Use other services for machine learning

  • 4/11/2018

Chapter summary

In this chapter we have set aside Azure Machine Learning to discuss other alternatives when generating models and processing large amounts of data. Among all that has been reviewed, some key points stand out:

  • You have reviewed CNTK, a Microsoft deep learning library that allows you to efficiently create and train deep models. The acceleration provided is mainly due to the parallelization of operations using GPUs. In addition, self-differentiation allows you to optimize models without the need of differential calculus.

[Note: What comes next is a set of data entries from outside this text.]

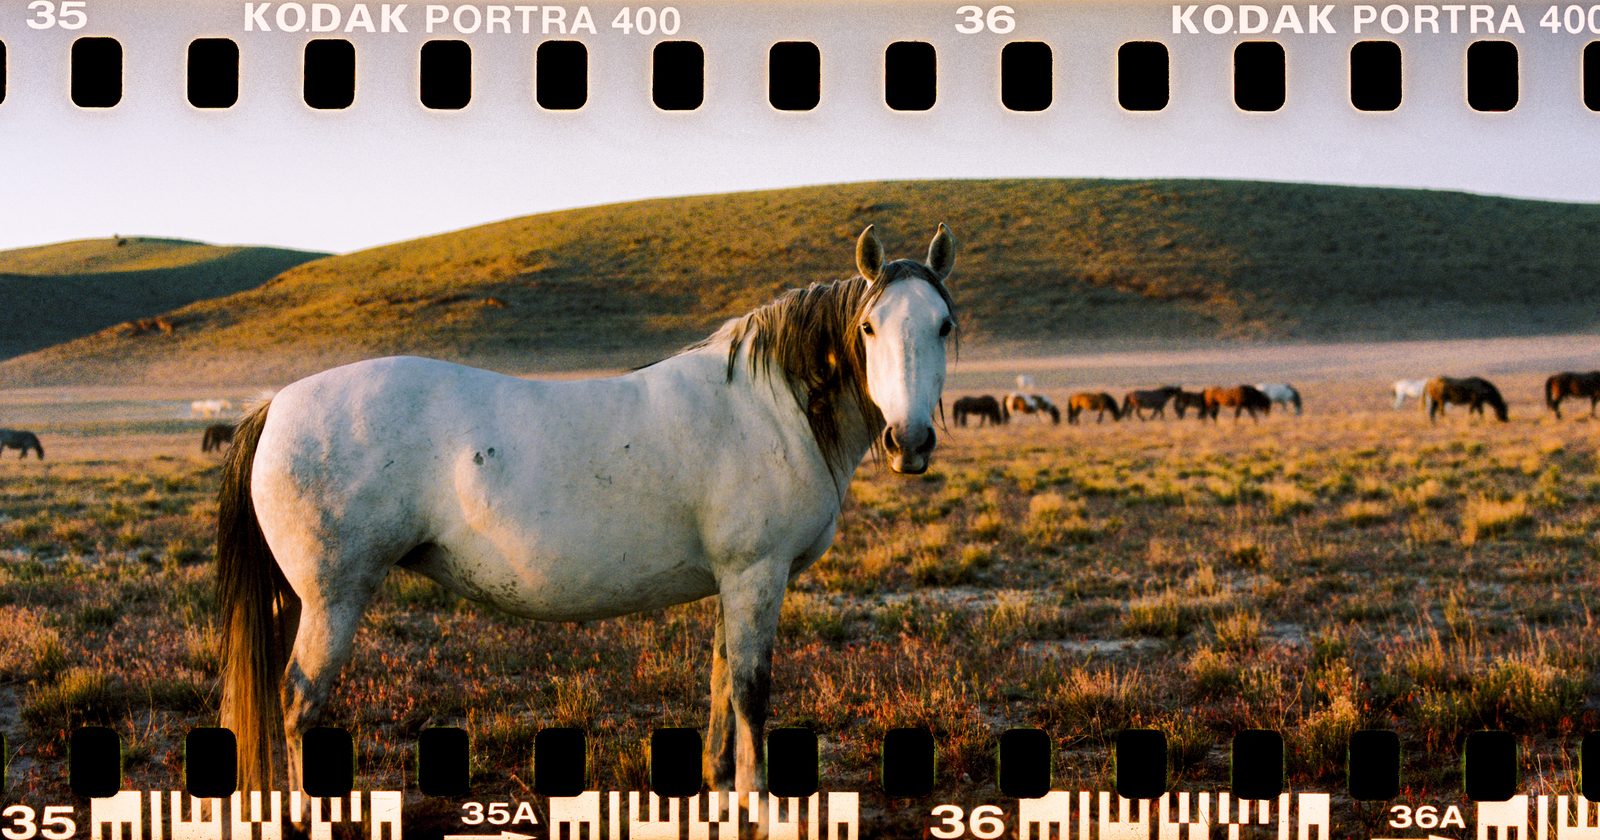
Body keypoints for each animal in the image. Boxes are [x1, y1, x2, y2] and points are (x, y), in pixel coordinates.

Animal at [217, 224, 958, 799]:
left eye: (944, 326)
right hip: (332, 598)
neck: (770, 407)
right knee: (297, 705)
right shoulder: (756, 573)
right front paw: (754, 799)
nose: (911, 441)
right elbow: (751, 690)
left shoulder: (735, 580)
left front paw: (720, 786)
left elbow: (722, 680)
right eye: (869, 326)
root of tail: (276, 403)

  • Throughout the chapter you have reviewed how to create virtual machines in Azure. The Deep Learning Virtual Machines, in addition to GPUs, has a number of pre-installed tools for data science and deep learning. The Data Science Virtual Machine does not focus so much on deep learning and has tools commonly used in the data science community.

  • You have seen how to clone solutions from others to speed up your machine learning developments or share your own using the Cortana Intelligence Gallery.

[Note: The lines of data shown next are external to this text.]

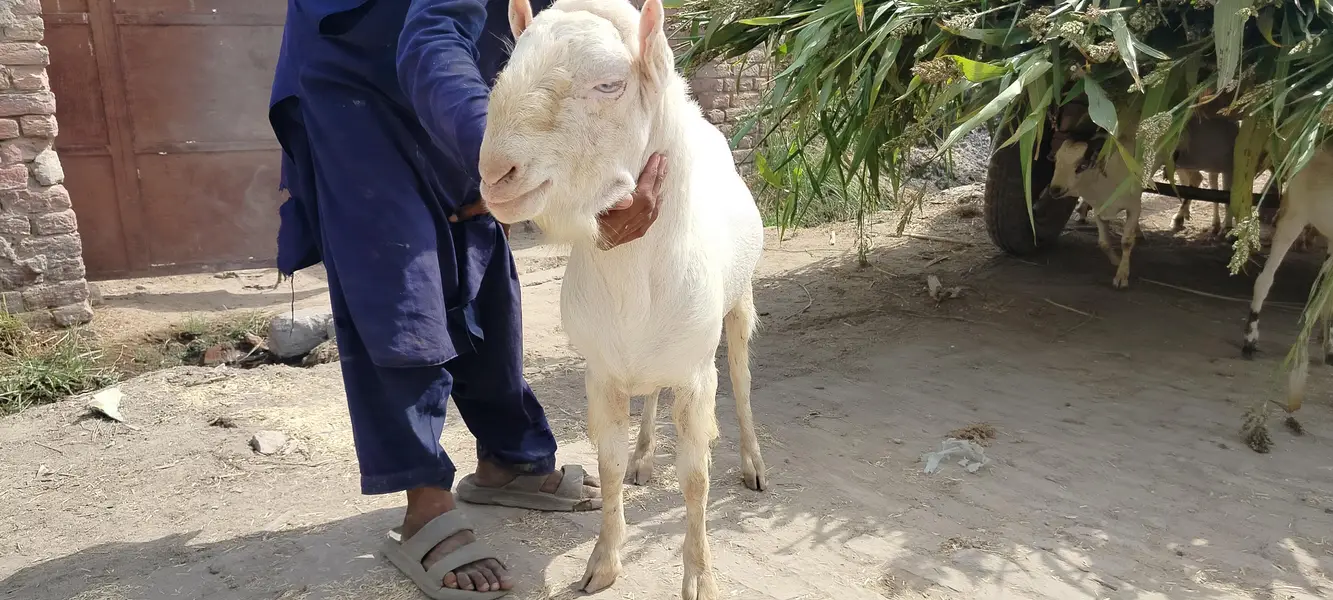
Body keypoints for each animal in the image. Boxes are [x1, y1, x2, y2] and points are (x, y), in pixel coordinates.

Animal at [478, 0, 766, 597]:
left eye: (609, 84)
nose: (495, 174)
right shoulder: (603, 371)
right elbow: (606, 465)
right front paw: (603, 562)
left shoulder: (696, 374)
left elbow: (696, 478)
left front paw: (700, 577)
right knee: (650, 396)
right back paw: (644, 457)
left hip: (738, 302)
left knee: (743, 379)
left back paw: (753, 462)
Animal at [1047, 131, 1145, 289]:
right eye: (1056, 160)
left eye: (1082, 165)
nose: (1055, 189)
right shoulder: (1100, 210)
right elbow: (1103, 243)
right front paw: (1116, 261)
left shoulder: (1134, 207)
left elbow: (1126, 242)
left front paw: (1122, 276)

  • The main features of the clusters have been listed and you have seen which Azure HDInsight cluster type to create to tackle different analytics workloads that may arise in your business.

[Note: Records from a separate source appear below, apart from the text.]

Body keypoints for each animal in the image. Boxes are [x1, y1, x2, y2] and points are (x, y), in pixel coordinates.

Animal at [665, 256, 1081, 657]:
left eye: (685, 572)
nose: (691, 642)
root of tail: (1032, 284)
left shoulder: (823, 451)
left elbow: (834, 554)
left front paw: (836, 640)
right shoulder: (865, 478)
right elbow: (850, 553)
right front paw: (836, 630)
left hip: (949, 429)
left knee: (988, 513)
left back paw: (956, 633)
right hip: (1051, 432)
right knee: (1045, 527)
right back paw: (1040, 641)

  • You have reviewed how to use a cluster with Spark SQL for exploratory data analysis, with MLLib to create machine learning models using Spark, with Mahout to train a recommender using MapReduces, and with R Server to build machine learning models.

  • In addition to R server over a cluster, you have used R server (Machine Learning Services) in a Data Science Virtual Machine. You configured additional options within your Virtual Machine and its SQL server instance that allowed you to execute R (and Python) scripts remotely from a TSQL query in a remote database client of your choosing.

  • With the correct execution of R-TSQL scripts, you experimented with R data types, understood the mechanics behind the R-TSQL procedure call, and then trained and stored a linear model and predicted future data based on the eruptions of the Old Faithful Geyser in Yellowstone National Park.